Anonymous 0 Comments

Delay line memory works by sending a current through a loop where it is slowed down. If you want to write, you wait until the loop comes to you and inject a bit value. If you want to read, you wait until the loop comes around and read what’s on it. Mercury was one method used to delay the signal by having it turn into an ultrasonic pulse through a column of mercury, and then back into electric. One column could hold several pulses in flight at the same time.

Anonymous 0 Comments

Electricity moves very fast–nearly the speed of light. Sound, by comparison, moves at a snail’s pace.

This means you can set up some medium that can carry sound (they used mercury as this material). You have a transmitter on one end and a receiver on the other. The transmitter sends a bit of data by choosing one of two pulses (e.g. sending out a chirp for 1 and no chirp for 0, or a chirp at one frequency for 1 and another frequency for 0. The specifics aren’t important here, just that there are two distinguishable sounds that the transmitter can send). The receiver just has to be able to tell these two apart.

You then set this up as a loop. A transmitter sends the data as sound along the tank of mercury, then when the receiver gets that data it sends it back along a wire, repeating the process. The trick here is that the data takes a long time to move along the tank of mercury since sound moves so slow (compared to electricity). That means that after the transmitter has sent the first bit but before it has been received it can go ahead and send another bit, then the next, then the next, and so on. The longer the tank and the slower sound travels through it, the more data you can have “in flight” at once. That’s the data that is being stored. A major challenge here is that the sound will bounce around, so you have to design the system carefully to be able to tell the real data from the noise that arises in the mercury tank.
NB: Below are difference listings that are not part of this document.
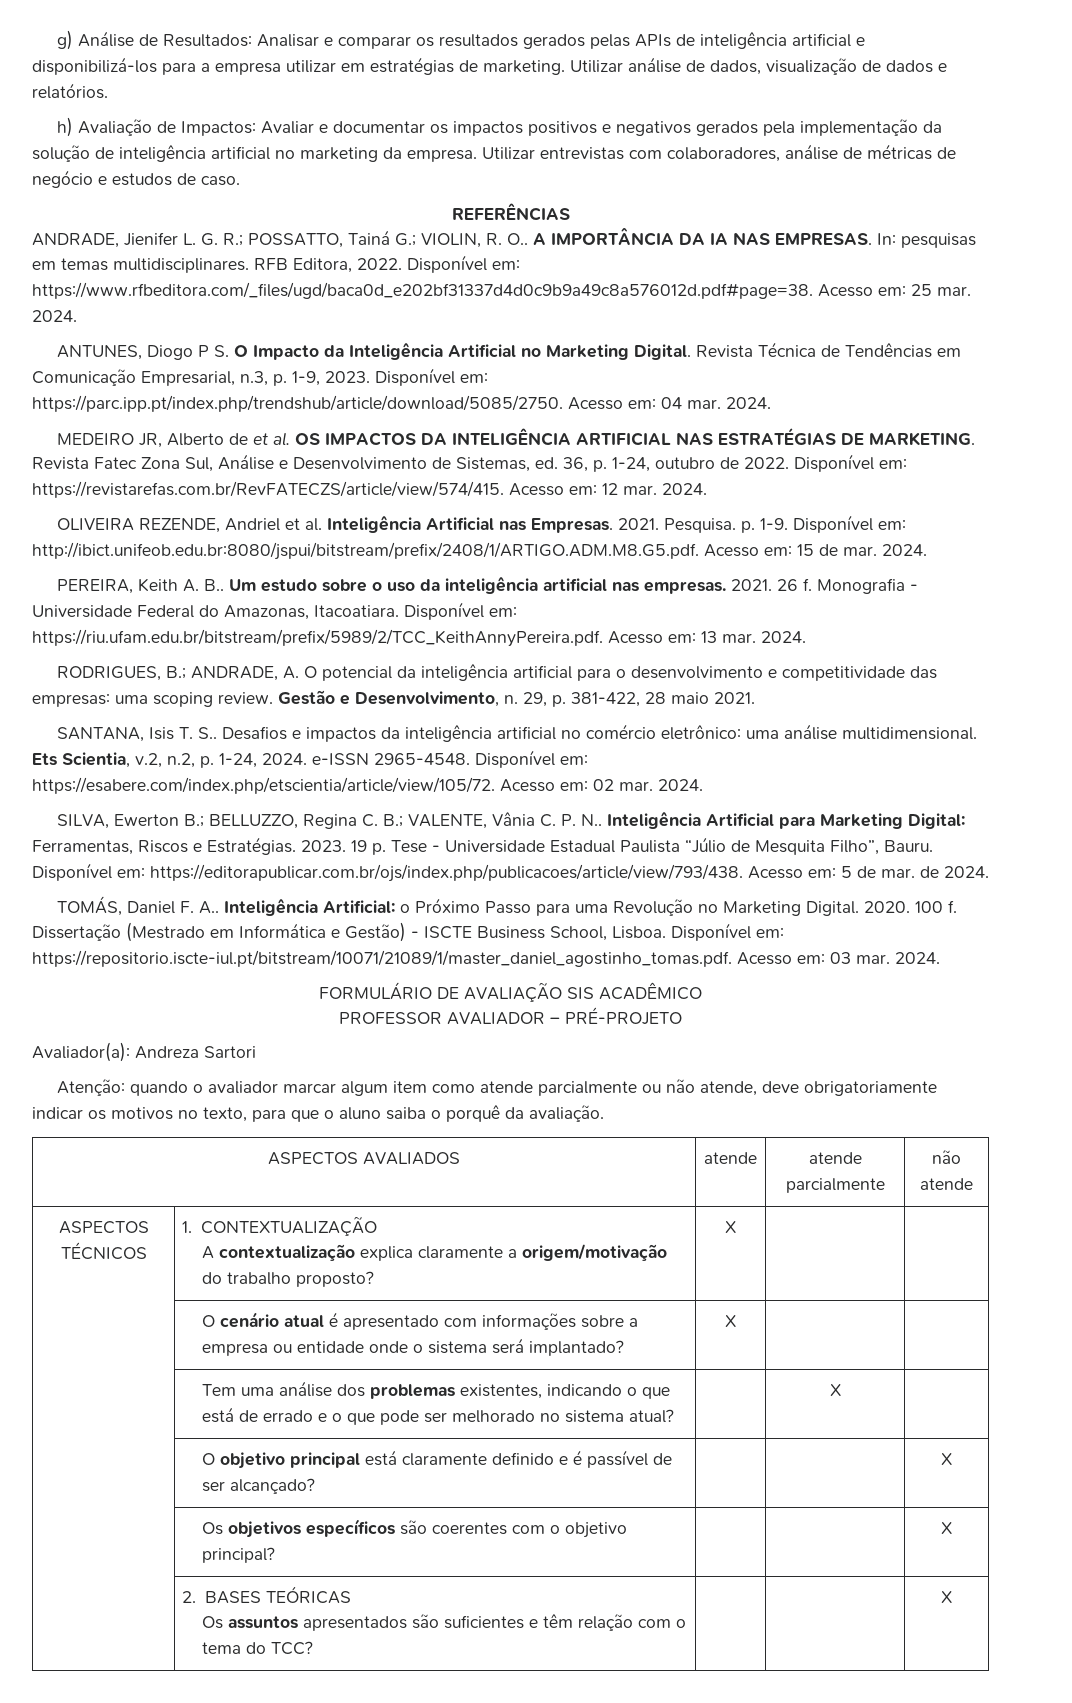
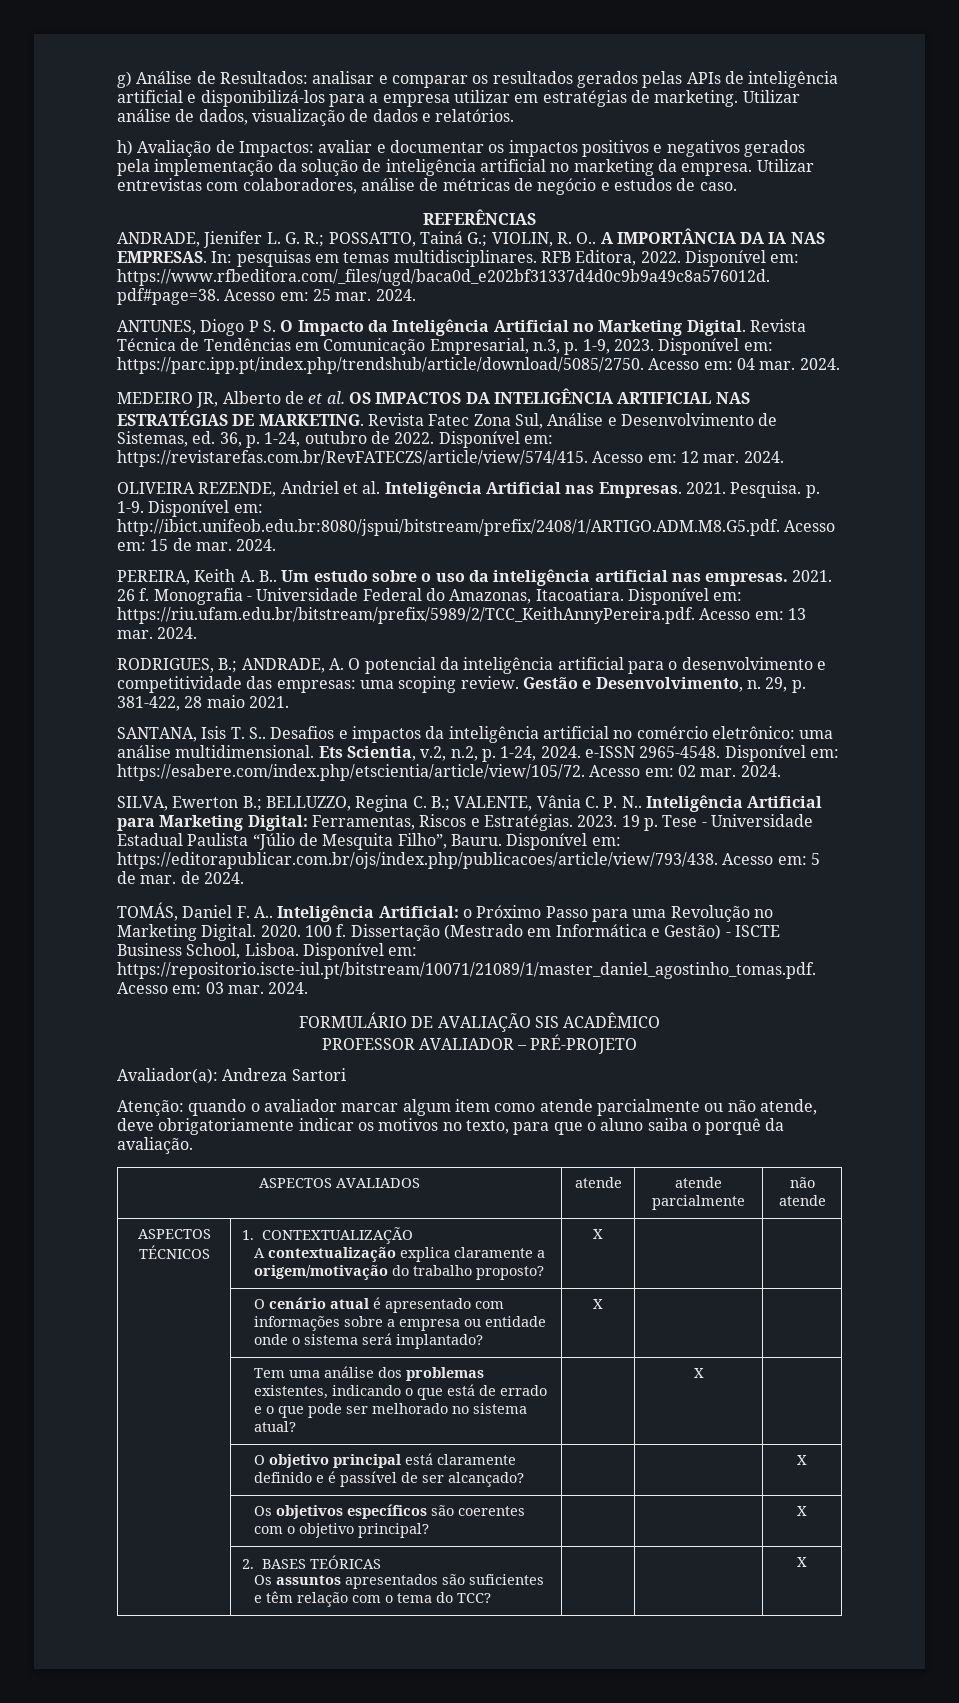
[256,34,319,47] Analisar -> [312,71,375,84] analisar
[260,121,314,134] Avaliar -> [318,140,373,153] avaliar

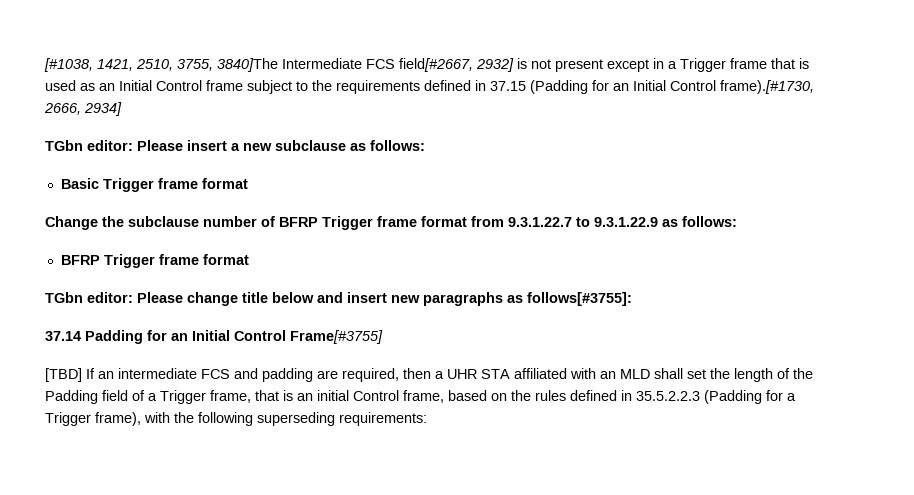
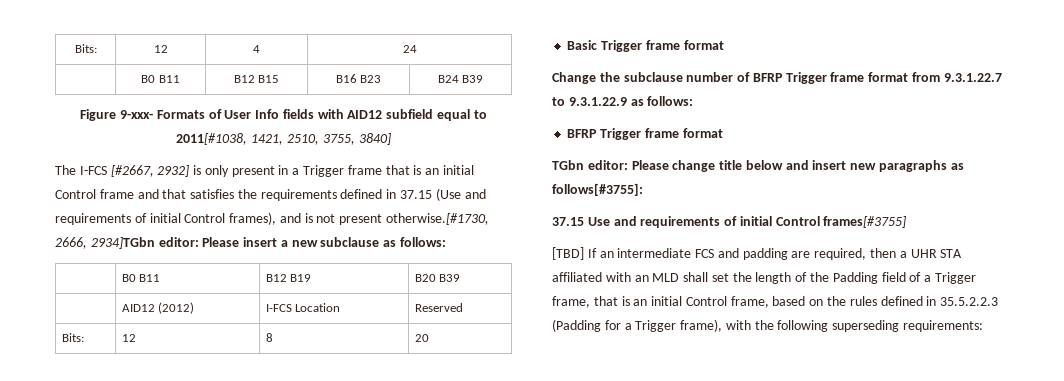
[44,58,649,72] [#1038, 1421, 2510, 3755, 3840]The Intermediate FCS field[#2667, 2932] is not present except -> [74,44,97,53] [153,45,168,53] [253,45,260,53] [402,45,417,53] [141,75,180,83] [233,75,280,83] [335,74,382,83] [437,75,484,83] [80,109,487,121] [176,133,391,145] [55,165,275,177] Bits: | 12 | 4 | 24 // | B0 B11 | B12 B15 | B16 B23 | B24 B39 // Figure 9-xxx- Formats of User Info fields with AID12 subfield equal to 2011[#1038, 1421, 2510, 3755, 3840] // The I-FCS [#2667, 2932] is only present
[45,80,308,94] used as an Initial Control frame subject to -> [425,165,474,175] [55,189,235,199] an initial Control frame and that satisfies
[530,80,814,94] [44,102,122,116] [45,140,83,151] (Padding for an Initial Control frame).[#1730, 2666, 2934] // TGbn -> [435,188,486,201] [55,212,490,225] [55,237,155,249] (Use and requirements of initial Control frames), and is not present otherwise.[#1730, 2666, 2934]TGbn
(425, 145) none -> [121,274,161,282] [265,274,312,282] [414,274,461,282] [121,302,195,314] [265,303,341,312] [414,303,463,312] [61,333,84,342] [121,334,136,342] [265,333,273,342] [414,334,429,342] // | B0 B11 | B12 B19 | B20 B39 // | AID12 (2012) | I-FCS Location | Reserved // Bits: | 12 | 8 | 20
[45,330,383,344] 37.14 Padding for an Initial Control Frame[#3755] -> [552,216,907,228] 37.15 Use and requirements of initial Control frames[#3755]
You can then interface with the electronic part of this system, where the signal is sent from the receiver back to the transmitter for the next trip through the mercury tank. A read would be carried out by waiting until the desired bits of memory reach the receiver and are sent back to the transmitter. A write would be carried out by waiting until the desired memory address reaches the end of tank, then whatever the receiver reads gets discarded and instead the new data is sent to the transmitter.